« Les abattages systématiques ne sont plus acceptables »

L’OABA (Oeuvre d’Assistance aux Bêtes d’Abattoirs), association de défense des animaux, dénonce comme les éleveurs l’abattage systématique des cheptels atteints par la Dermatose nodulaire contagieuse. 

Ce matin-là, au siège du CNOPSAV, la tension est palpable. Dans les couloirs, les discussions vont bon train avant même l’ouverture de la séance. Vétérinaires, représentants d’éleveurs, associations de protection animale, hauts fonctionnaires… Tous savent que la réunion du jour ne ressemble pas aux autres. Depuis plusieurs semaines, la Dermatose Nodulaire Contagieuse (DNC) continue sa progression. Et chacun attend une décision claire du gouvernement. Ou au moins un cap. L’OABA, qui siège aussi au nom du Conseil National de la Protection Animale, espérait beaucoup de cette rencontre. C’est elle qui avait publiquement demandé la convocation d’un « Parlement de l’élevage », tant l’inquiétude grandissait sur le terrain. Mais à l’issue de plus de deux heures d’échanges, l’impression dominante est celle d’un rendez-vous manqué.

La ministre de l’Agriculture, Annie Genevard, a bien présenté trois scénarios. Un arrêt de la vaccination, un maintien du dispositif actuel ou une extension plus ambitieuse des injections. Mais au lieu d’un arbitrage, les participants ont assisté à un simple tour de table où chacun a exposé ses réserves, ses craintes ou ses hésitations. La décision est finalement renvoyée à janvier. Une annonce accueillie avec un mélange de frustration et d’incrédulité.

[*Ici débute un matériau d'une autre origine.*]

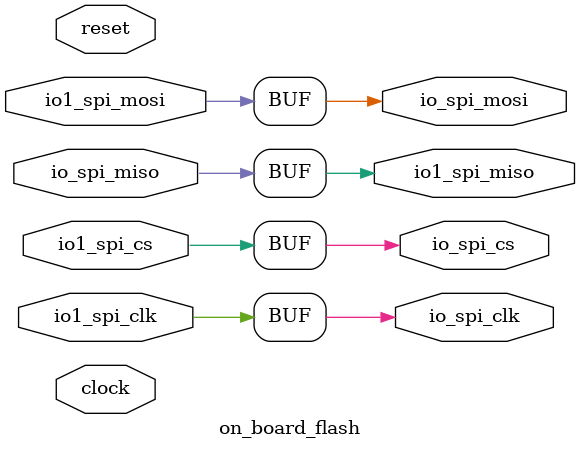
<source format=v>
module on_board_flash(
  input   clock,
  input   reset,
  output  io_spi_clk,
  output  io_spi_cs,
  output  io_spi_mosi,
  input   io_spi_miso,
  input   io1_spi_clk,
  input   io1_spi_cs,
  input   io1_spi_mosi,
  output  io1_spi_miso
);
  assign io_spi_clk = io1_spi_clk; // @[spi_flash.scala 52:9]
  assign io_spi_cs = io1_spi_cs; // @[spi_flash.scala 52:9]
  assign io_spi_mosi = io1_spi_mosi; // @[spi_flash.scala 52:9]
  assign io1_spi_miso = io_spi_miso; // @[spi_flash.scala 52:9]
endmodule

</source>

Une vaccination généralisée

Dans les rangs de l’OABA, la déception est profonde. L’organisation demande depuis six mois une vaccination généralisée afin de prévenir l’abattage de troupeaux entiers. Elle estime que la fenêtre hivernale représente un moment unique pour agir, avant une possible reprise de la maladie au printemps. Mais ce matin, même si plusieurs voix ont soutenu la vaccination élargie, elles ont été minoritaires. « On parle, mais on ne décide pas », confie un participant qui ressort abasourdi de la salle. Pendant que les discussions patinent dans les bureaux parisiens, la réalité est bien différente dans les élevages. Depuis plusieurs semaines, des abattages préventifs sont ordonnés dès qu’un cas est détecté. Des vétérinaires doivent annoncer à des exploitants qu’ils vont perdre des animaux sains, faute d’alternative validée. Certains témoignent d’un malaise grandissant. D’autres racontent l’incompréhension des éleveurs, qui voient arriver les camions d’équarrissage alors que la vaccination est disponible, et largement approuvée par la profession.

Ça patine à Paris

Un moment a particulièrement cristallisé l’agacement. Lorsque la question d’un abattage partiel a été soulevée, la ministre a coupé court à l’échange. La position officielle tient en une phrase : les bovins vaccinés peuvent rester porteurs, donc tout le troupeau doit partir. Pour l’OABA, cette justification ressemble davantage à une logique d’administration qu’à une réflexion sanitaire fine. L’association rappelle que les animaux sont reconnus par le Code civil comme des êtres sensibles et que cette dimension devrait entrer pleinement dans la décision publique.

L’ironie de la situation, notent plusieurs experts, tient au calendrier lui-même. Nous sommes dans une période où la circulation virale ralentit et où la vaccination pourrait être déployée efficacement. Pourtant, alors même que les conditions sont réunies, aucun choix stratégique n’est acté.

« C’est comme voir la tempête arriver et décider de reparler des volets plus tard », glisse, amer, un vétérinaire présent à la réunion.

Pour l’OABA, la ligne reste inchangée. L’organisation continuera de plaider pour que la vaccination remplace l’abattage massif, au nom de la cohérence sanitaire, du respect du vivant et de la stabilité d’une filière déjà fragilisée. En attendant, la France reste dans l’expectative. Et la maladie, elle, n’attendra pas le mois de janvier pour continuer sa route.